Philosophical naturalism is grounded in a commitment to natural integration - to understanding the nature of anything in Nature against the background of natural unity: i.e., in terms of our overall picture of Nature and how it hangs together. But what's required for natural integration - specifically, of human mind and agency?

In Chapter 1, I consider one common kind of answer to this question - physicalism. Physicalists think the cost of natural integration is impoverishing the language of nature - the terms and concepts used for natural integration. This is the entry point for human exceptionalism: the worry that the repertoire of physical terms and concepts is simply too impoverished to account for human mind and/or agency. I argue physicalism is mistaken by sketching and defending a view I call Spinozism. For the Spinozist, any truth concerning natural beings (a) pertains to their nature, and (b) concerns Nature as such. Thus, the language of nature is ordinary language, and the expressive resources available for naturally integrating human life include any we need to express any truth about it. Nevertheless, Spinozism embraces natural unity and natural integration - albeit in different forms than those embraced by physicalists.

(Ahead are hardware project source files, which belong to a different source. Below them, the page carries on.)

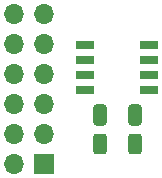
<source format=gbr>
%TF.GenerationSoftware,KiCad,Pcbnew,7.0.10*%
%TF.CreationDate,2024-02-19T11:00:08+07:00*%
%TF.ProjectId,PMODP2PSRAM,504d4f44-5032-4505-9352-414d2e6b6963,rev?*%
%TF.SameCoordinates,PX8c6db50PY50d2eb0*%
%TF.FileFunction,Soldermask,Top*%
%TF.FilePolarity,Negative*%
%FSLAX46Y46*%
G04 Gerber Fmt 4.6, Leading zero omitted, Abs format (unit mm)*
G04 Created by KiCad (PCBNEW 7.0.10) date 2024-02-19 11:00:08*
%MOMM*%
%LPD*%
G01*
G04 APERTURE LIST*
G04 Aperture macros list*
%AMRoundRect*
0 Rectangle with rounded corners*
0 $1 Rounding radius*
0 $2 $3 $4 $5 $6 $7 $8 $9 X,Y pos of 4 corners*
0 Add a 4 corners polygon primitive as box body*
4,1,4,$2,$3,$4,$5,$6,$7,$8,$9,$2,$3,0*
0 Add four circle primitives for the rounded corners*
1,1,$1+$1,$2,$3*
1,1,$1+$1,$4,$5*
1,1,$1+$1,$6,$7*
1,1,$1+$1,$8,$9*
0 Add four rect primitives between the rounded corners*
20,1,$1+$1,$2,$3,$4,$5,0*
20,1,$1+$1,$4,$5,$6,$7,0*
20,1,$1+$1,$6,$7,$8,$9,0*
20,1,$1+$1,$8,$9,$2,$3,0*%
G04 Aperture macros list end*
%ADD10R,1.500000X0.650000*%
%ADD11RoundRect,0.250000X-0.325000X-0.650000X0.325000X-0.650000X0.325000X0.650000X-0.325000X0.650000X0*%
%ADD12RoundRect,0.250000X-0.312500X-0.625000X0.312500X-0.625000X0.312500X0.625000X-0.312500X0.625000X0*%
%ADD13O,1.700000X1.700000*%
%ADD14R,1.700000X1.700000*%
G04 APERTURE END LIST*
D10*
%TO.C,IC1*%
X10050000Y8095000D03*
X10050000Y9365000D03*
X10050000Y10635000D03*
X10050000Y11905000D03*
X15450000Y11905000D03*
X15450000Y10635000D03*
X15450000Y9365000D03*
X15450000Y8095000D03*
%TD*%
D11*
%TO.C,C1*%
X11275000Y6000000D03*
X14225000Y6000000D03*
%TD*%
D12*
%TO.C,R1*%
X11287500Y3500000D03*
X14212500Y3500000D03*
%TD*%
D13*
%TO.C,J1*%
X4000000Y14540000D03*
X6540000Y14540000D03*
X4000000Y12000000D03*
X6540000Y12000000D03*
X4000000Y9460000D03*
X6540000Y9460000D03*
X4000000Y6920000D03*
X6540000Y6920000D03*
X4000000Y4380000D03*
X6540000Y4380000D03*
X4000000Y1840000D03*
D14*
X6540000Y1840000D03*
%TD*%
M02*

</source>
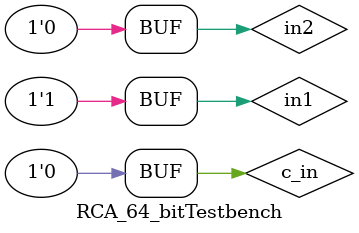
<source format=v>
`timescale 1ns / 1ps

module RCA_64_bitTestbench;

    reg [63:0]a;
    reg [63:0]b;
    reg c_in;

    wire [63:0]s;
    wire c_out;

    RCA_64_bit uut(
        .a(a),
        .b(b),
        .c_in(c_in),
        .c_out(c_out),
        .s(s)
    );

    initial begin
        $monitor ("a = %d, b = %d, c_in = %d, c_out = %d, s = %d", a, b, c_in, c_out, s);
        // Initialize Inputs
		in1 = 64'd84935734758545; in2 = 64'd98765432198765; c_in = 1;
		#100;
		in1 = 64'd45743957434588; in2 = 64'd98765432198765; c_in = 0;
		#100;
		in1 = 64'd43784634636457637747; in2 = 64'd5; c_in = 1;
		#100;
		in1 = 64'd37827833748738347834; in2 = 64'd6; c_in = 1;
		#100;
		in1 = 64'd79171848990075845807; in2 = 64'd6; c_in = 0;
    end
endmodule
</source>
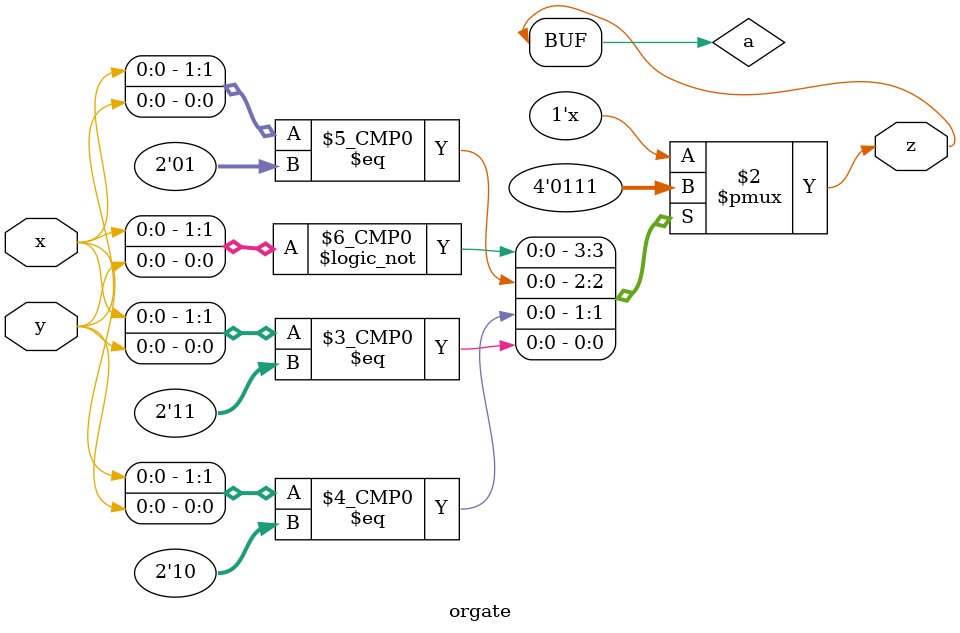
<source format=v>
/*
*
    * Behavioral model of orgate
    * always @(*) - to indicate that the code block should be triggered when
    * any of the signals (x,y) change state
    * a is a reg because instantiated in always block
    * can also be defined using case statement
* syntax case-endcase
*/

module orgate(x,y,z);
input x,y;
output z;
reg a;
always @(*)
begin
case({x,y})
    2'b00: a=0;
    2'b01: a=1;
    2'b10: a=1;
    2'b11: a=1;
endcase
end
assign z=a;
endmodule



</source>
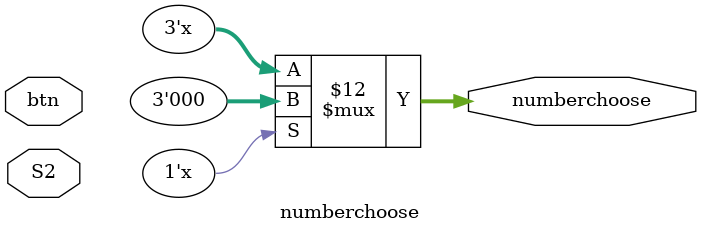
<source format=v>
module numberchoose(
    input S2,//开关控制当前增大还是减小
// 这个模块是让用户选择有几个东西（操作的那玩意的个数）
input btn,//调大小
output reg [2:0] numberchoose
);
initial begin
    numberchoose = 3'b000;
end
reg [2:0] number=3'b000;
always @(posedge btn) begin
        if (S2) begin
            number <= number + 3'b001;
        end else begin
            number <= number - 3'b001;
        end
    end
always @(number) begin
    if(number>3'b101)begin
        numberchoose <= 3'b000;
        number <= 3'b000;
    end else begin
        numberchoose <= number;
    end
end
endmodule

</source>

Chapter 2 is devoted to articulating what I take to be the most serious objection to Spinozism - the objection from explanation. According to this objection, the Spinozist neglects the role of explanation in natural integration. That is, we can only understand natural unity by formulating a systematic physics - i.e., a unified explanatory framework capable of accounting for anything in Nature. And since the repertoire of terms or concepts used to formulate a systematic physics is likely to be relatively impoverished, the language of nature is as well. I go on to sketch the fundamental metaphysical commitments of this view - what I call explanatorism.

In Chapter 3, I respond to the objection from explanation by arguing that it involves an illegitimate projection of epistemic features of explanation onto our metaphysics, and close by contrasting the Spinozist's view concerning the unity of Nature and explanation with the explanatorist's.